Asosiasi Aneka Industri Keramik Indonesia (Asaki) menyambut baik dengan adanya rencana penerapan Bea Masuk Anti Dumping (BMAD). Namun pihaknya khawatir impor keramik semakin besar sebelum BMAD itu diterapkan.
Ketua Umum Asaki, Edy Suyanto mengatakan BMAD memang patut diterapkan karena memang terbukti adanya praktik dumping untuk produk-produk impor dari China.
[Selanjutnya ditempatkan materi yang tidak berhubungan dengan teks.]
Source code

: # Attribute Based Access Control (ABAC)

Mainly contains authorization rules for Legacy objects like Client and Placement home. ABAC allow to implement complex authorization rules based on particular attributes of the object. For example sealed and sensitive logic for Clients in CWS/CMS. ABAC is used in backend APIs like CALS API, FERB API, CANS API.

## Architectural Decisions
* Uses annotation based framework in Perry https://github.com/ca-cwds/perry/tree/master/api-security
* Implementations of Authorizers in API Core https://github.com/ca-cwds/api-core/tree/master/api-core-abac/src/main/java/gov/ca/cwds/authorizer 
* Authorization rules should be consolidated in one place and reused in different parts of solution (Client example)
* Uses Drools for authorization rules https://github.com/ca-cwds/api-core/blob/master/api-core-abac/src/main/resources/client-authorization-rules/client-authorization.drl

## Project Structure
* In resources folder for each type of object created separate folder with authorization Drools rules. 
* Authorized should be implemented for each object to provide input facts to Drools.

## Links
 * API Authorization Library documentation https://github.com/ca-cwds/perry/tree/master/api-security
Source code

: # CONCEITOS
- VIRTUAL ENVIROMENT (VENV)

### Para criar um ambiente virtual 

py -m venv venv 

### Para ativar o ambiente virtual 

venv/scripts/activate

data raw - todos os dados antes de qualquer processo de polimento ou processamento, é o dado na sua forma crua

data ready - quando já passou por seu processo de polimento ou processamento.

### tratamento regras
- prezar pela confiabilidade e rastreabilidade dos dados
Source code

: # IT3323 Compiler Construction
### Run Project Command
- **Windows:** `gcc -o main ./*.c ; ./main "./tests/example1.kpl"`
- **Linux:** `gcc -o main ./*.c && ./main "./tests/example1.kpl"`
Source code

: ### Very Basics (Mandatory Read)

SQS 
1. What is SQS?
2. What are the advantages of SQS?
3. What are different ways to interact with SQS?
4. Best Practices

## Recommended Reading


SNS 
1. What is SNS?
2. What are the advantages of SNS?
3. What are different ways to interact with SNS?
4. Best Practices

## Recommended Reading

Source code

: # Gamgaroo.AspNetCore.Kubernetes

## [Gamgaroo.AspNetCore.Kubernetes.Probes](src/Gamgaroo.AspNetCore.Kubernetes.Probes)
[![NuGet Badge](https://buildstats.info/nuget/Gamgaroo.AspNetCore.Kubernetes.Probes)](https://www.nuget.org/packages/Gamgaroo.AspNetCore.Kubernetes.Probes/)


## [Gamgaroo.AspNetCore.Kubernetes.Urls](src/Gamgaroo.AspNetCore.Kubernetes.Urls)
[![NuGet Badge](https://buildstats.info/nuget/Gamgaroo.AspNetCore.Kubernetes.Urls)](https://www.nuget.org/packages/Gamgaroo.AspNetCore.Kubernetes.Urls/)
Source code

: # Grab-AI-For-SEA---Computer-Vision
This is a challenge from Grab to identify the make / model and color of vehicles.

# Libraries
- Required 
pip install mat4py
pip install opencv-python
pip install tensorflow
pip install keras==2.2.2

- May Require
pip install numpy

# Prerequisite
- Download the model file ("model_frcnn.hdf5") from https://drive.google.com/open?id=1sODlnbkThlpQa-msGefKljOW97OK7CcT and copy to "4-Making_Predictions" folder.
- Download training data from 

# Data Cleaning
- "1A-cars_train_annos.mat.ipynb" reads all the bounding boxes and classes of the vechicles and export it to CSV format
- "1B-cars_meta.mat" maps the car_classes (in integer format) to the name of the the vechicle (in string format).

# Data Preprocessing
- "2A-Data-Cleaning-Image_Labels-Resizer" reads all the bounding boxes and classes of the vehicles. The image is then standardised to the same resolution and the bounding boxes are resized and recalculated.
Dirinya juga mencontohkan Beberapa negara besar juga sudah menerapkan hal yang sama.
"Negara-negara maju seperti Amerika Serikat, Negara Uni Eropa, Timur Tengah telah melakukan hal serupa terhadap produk keramik asal Tiongkok. Untuk melindungi industri keramik dalam negerinya dan ternyata sampai sekarang tidak ada keberatan maupun tuntutan balik oleh Tiongkok ke WTO karena memang terbukti praktek dumping tersebut," tuturnya dalam keterangan tertulis, Rabu (17/7/2024).
SCROLL TO CONTINUE WITH CONTENT
Menurut Edy, China melakukan Praktik dumping karena adanya kelebihan suplai dan kapasitas keramik. Menurut catatannya industri keramik Tiongkok memiliki kapasitas produksi sekitar 11-12 miliar m2 dengan utilisasi sekitar 50-55%.
Oleh karena itu masih ada yang membuat pengusaha keramik dalam negeri khawatir. Mereka takut sebelum BMAD resmi diterapkan banyak impor yang kejar target dan membanjiri Indonesia dengan keramik impor dari China.
"Yang menjadi kekhawatiran Asaki saat ini adalah importasi keramik yang sangat massif, di mana puluhan juta m2 keramik yang akan masuk dalam waktu satu bulan ke depan sebagai langkah antisipasi para importir menunggu diberlakukannya BMAD," tuturnya.
Dia pun menegaskan bahwa dari sisi volume produksi maupun jenis keramik homogeneus tiles (HT) semua bisa dipenuhi oleh produsen keramik nasional. Bahkan saat ini masih memiliki kapasitas idle sebesar 60% yakni sekitar 80-90 juta m2 yang siap untuk diproduksi. Keramik HT sendiri merupakan jenis keramik yang mayoritas berasal dari Tiongkok.
"Pertanyaannya kenapa memiliki idle kapasitas sebesar itu? Karena praktek unfair trade alias tindakan dumping dan predatorypricing yang merugikan produsen keramik dalam negeri," tegasnya.
Pihaknya pun sangat menyayangkan terjadi defisit US$ 1,5 miliar selama 2019-2023 hanya karena keramik import yang menurut Edy tidak perlu terjadi.